## Brano di lettura:

Maurizio Sebastiani e Vanni Semplici

Maurizio Sebastiani e Vanni Semplici

Venerdi 19 Febbraio presso la Sala Biagetti di Porto Recanati si è svolto l’incontro dibattito sul tema della politica urbanistica degli ultimi decenni nei nostri territori.

L’occasione è stata la presentazione del libro di Paolo Berdini, dal titolo “Le città fallite”. Il libro di Berdini, noto urbanista, impegnato nella tutela ambientale, enumera con precisione ingegneristica la serie dei fatti che hanno distrutto i territori urbani, ponendo in evidenza come questa distruzione territoriale e ambientale sia andata di pari passo con la cancellazione delle regole dell’urbanistica.

Maurizio Sebastiani di Italia Nostra

Maurizio Sebastiani di Italia Nostra

Il relatore Maurizio Sebastiani Presidente di Italia Nostra ha ripercorso la storia delle politiche urbanistiche nazionali  partendo dalla definizione di «città pubblica», della città che è «servente» alla ultima serie di leggi che hanno invece portato alla completa distruzione di parte del territorio e delle città. Distruzione quindi pianificata, derivata dall’avvento del cosiddetto pensiero unico del «neoliberismo economico». Questo modo di vedere, così contrario alla scienza urbanistica, uccide la «città pubblica» e la fa diventare un puro «conto economico». I nostri amministratori sono quindi stretti in una tenaglia: da un lato la pressione della finanza speculativa, spesso in accordo con le istituzioni, dall’altro la mancanza di risorse per garantire il funzionamento della città stessa. Insomma, emerge chiaramente che funzione propria dell’urbanistica è quella di garantire i diritti dell’uomo, e, con questi, il decoro e la bellezza delle nostre città. Si è invece imposta una logica di rapina che distrugge le conquiste sociali, favorisce i grandi centri commerciali, porta al fallimento, specie tramite le cosiddette «liberalizzazioni», le piccole imprese, che sono state sempre il nerbo della nostra economia.

 

Situazione che ha gravi e paradossali effetti anche sui cittadini che, molte volte complici silenti degli speculatori, con la crisi economica e la conseguente diminuzione di valore degli appartamenti, che nelle periferie ha raggiunto il 40%, hanno visto il danaro andare ai costruttori mentre a loro è rimasta la «beffa». Chi ha contratto un mutuo per pagare l’acquisto dell’alloggio oggi paga un prezzo di gran lunga superiore al valore del bene acquistato. Per non parlare del grave danno sociale ed economico degli ultimi fallimenti bancari, si veda Banca Marche.

## Righe fornite:

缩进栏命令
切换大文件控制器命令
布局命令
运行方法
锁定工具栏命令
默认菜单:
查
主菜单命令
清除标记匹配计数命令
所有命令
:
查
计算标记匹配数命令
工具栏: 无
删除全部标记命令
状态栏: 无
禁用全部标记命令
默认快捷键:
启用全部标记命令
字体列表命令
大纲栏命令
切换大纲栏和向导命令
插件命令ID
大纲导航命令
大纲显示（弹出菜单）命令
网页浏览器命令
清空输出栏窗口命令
==
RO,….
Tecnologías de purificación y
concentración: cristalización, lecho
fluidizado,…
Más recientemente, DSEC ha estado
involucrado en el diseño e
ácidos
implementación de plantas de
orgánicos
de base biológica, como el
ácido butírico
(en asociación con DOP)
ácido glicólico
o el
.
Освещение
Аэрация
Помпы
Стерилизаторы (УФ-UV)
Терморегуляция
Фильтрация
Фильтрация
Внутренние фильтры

## Consegna:
Riporta senza modifiche il passo del brano sulle politiche urbanistiche che va da «Venerdi 19 Febbraio» fino a «nei nostri territori.». Per rispondere basati soltanto sul brano.

## Ecco la soluzione:
Venerdi 19 Febbraio presso la Sala Biagetti di Porto Recanati si è svolto l’incontro dibattito sul tema della politica urbanistica degli ultimi decenni nei nostri territori.